Problem

My approach:

The answer is \displaystyle\sum_{i \ = \ 1}^{n} i \ \Big\lfloor\dfrac{n}{i}\Big\rfloor\ \text{mod}\ 10^9+7.

A linear approach will time out.

Notice that \Big\lfloor\dfrac{n}{i}\Big\rfloor = 1,\ \forall \ i > \sqrt{n}. Let’s say \lfloor\sqrt{n}\rfloor = i for simplicity.

We have an AP of (n-i+1) terms starting from (i+1) to n.
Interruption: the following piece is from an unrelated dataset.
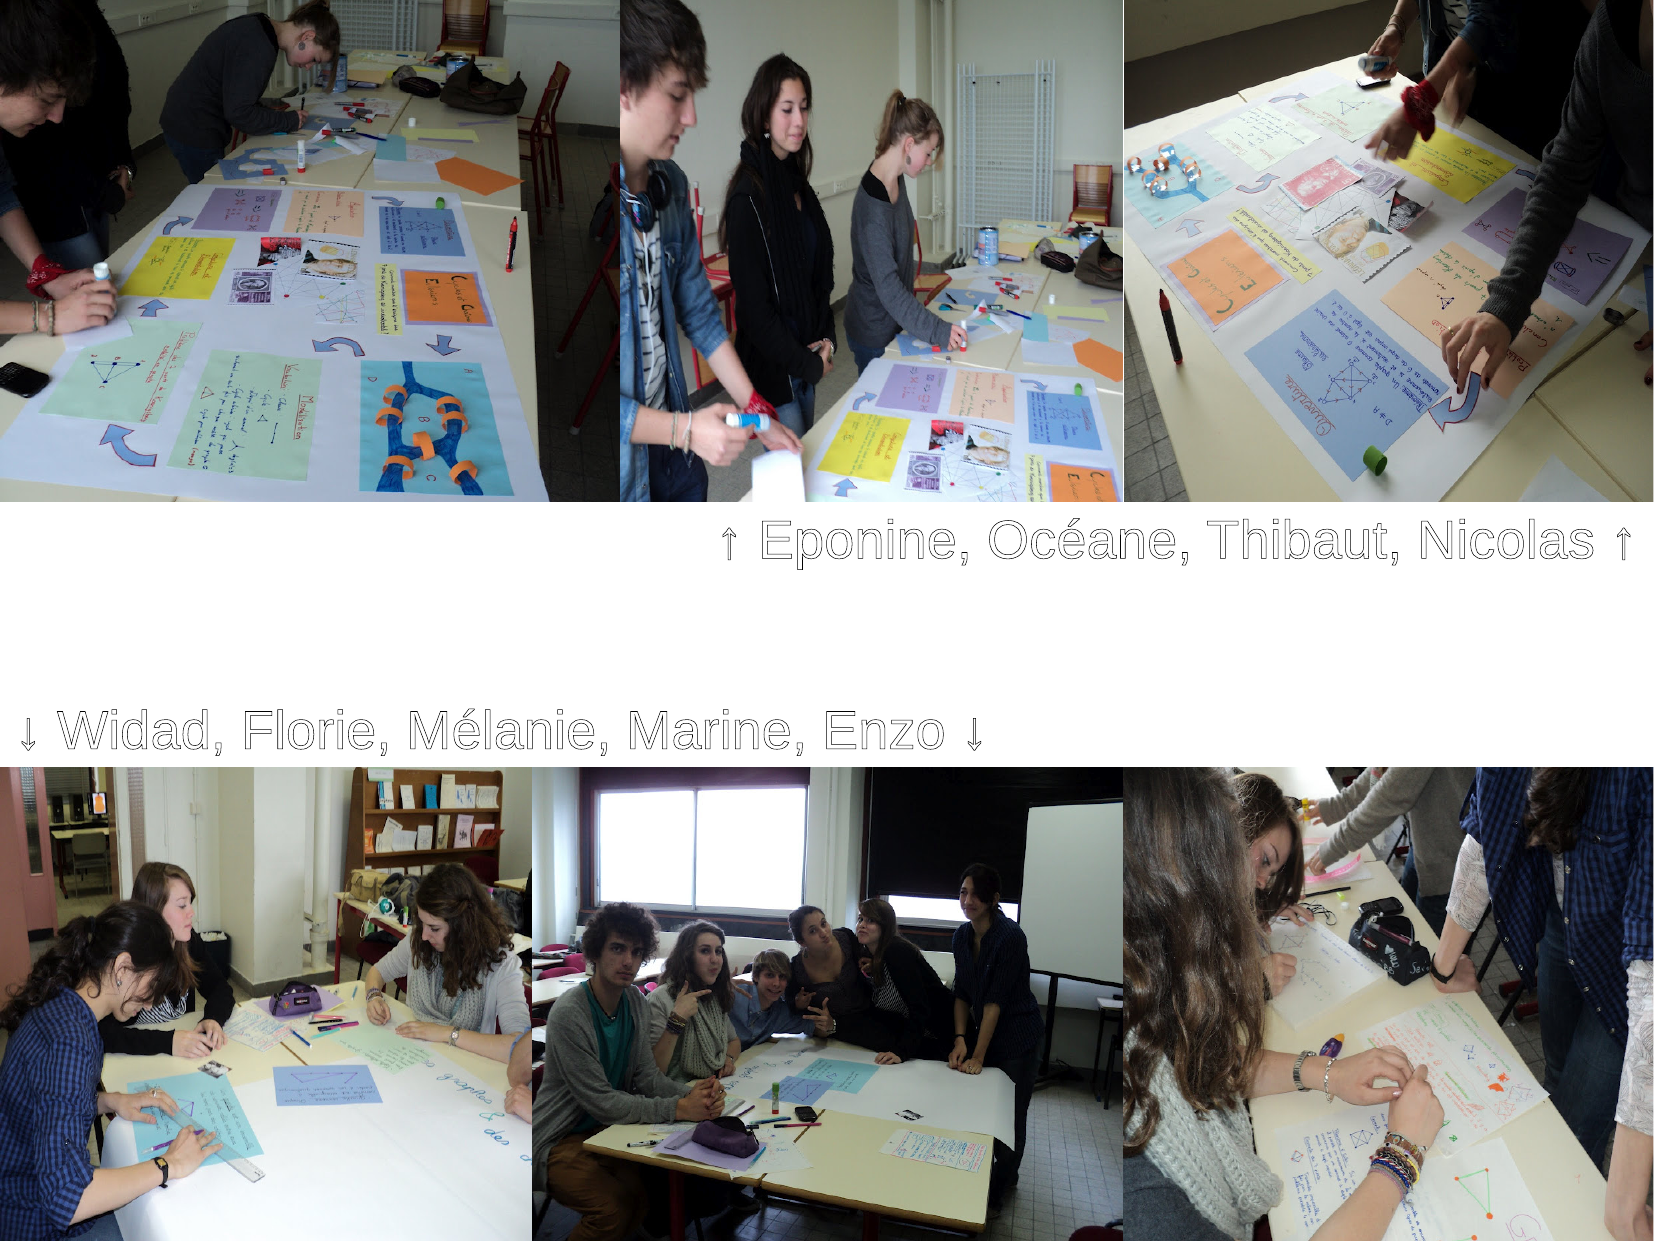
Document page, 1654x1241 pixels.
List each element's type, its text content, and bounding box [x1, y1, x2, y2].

It’s sum will be \dfrac{n-i+1}{2} \Big[2i+(n-i)\Big] = (n-i+1)(n+i)(2^{-1}).

So the answer is \Bigg(\displaystyle\sum_{k \ = \ 1}^{i} k \ \Big\lfloor\dfrac{n}{k}\Big\rfloor\Bigg) + (n-i+1)(n+i)(2^{-1}) all \text{mod} \ 10^9+7.

My code:

```
#include <bits/stdc++.h>
#define int long long
using namespace std;
const int mod = 1e9+7;
int exp(int x, int y, int p)
{
x %= p;
int res = 1LL;
while (y > 0)
{
if (y & 1) res = (res * x) % p;
y >>= 1;
x = (x * x) % p;
}
return res;
}
signed main()
{
ios_base::sync_with_stdio(0);
cin.tie(0);
cout.tie(0);
int n, ans = 0;
cin >> n;
int i;
for (i = 1; i*i <= n; ++i)
{
ans += (i*(n/i));
ans %= mod;
}
ans += (((((n-i+1)%mod)*((n+i)%mod))%mod)*(exp(2, mod-2, mod)%mod))%mod;
cout << ans << '\n';
}
```

This passes the sample test case but gets WA for larger inputs. Although I’m not sure, it *might* be the modular inverse. Please let me know where I’m wrong.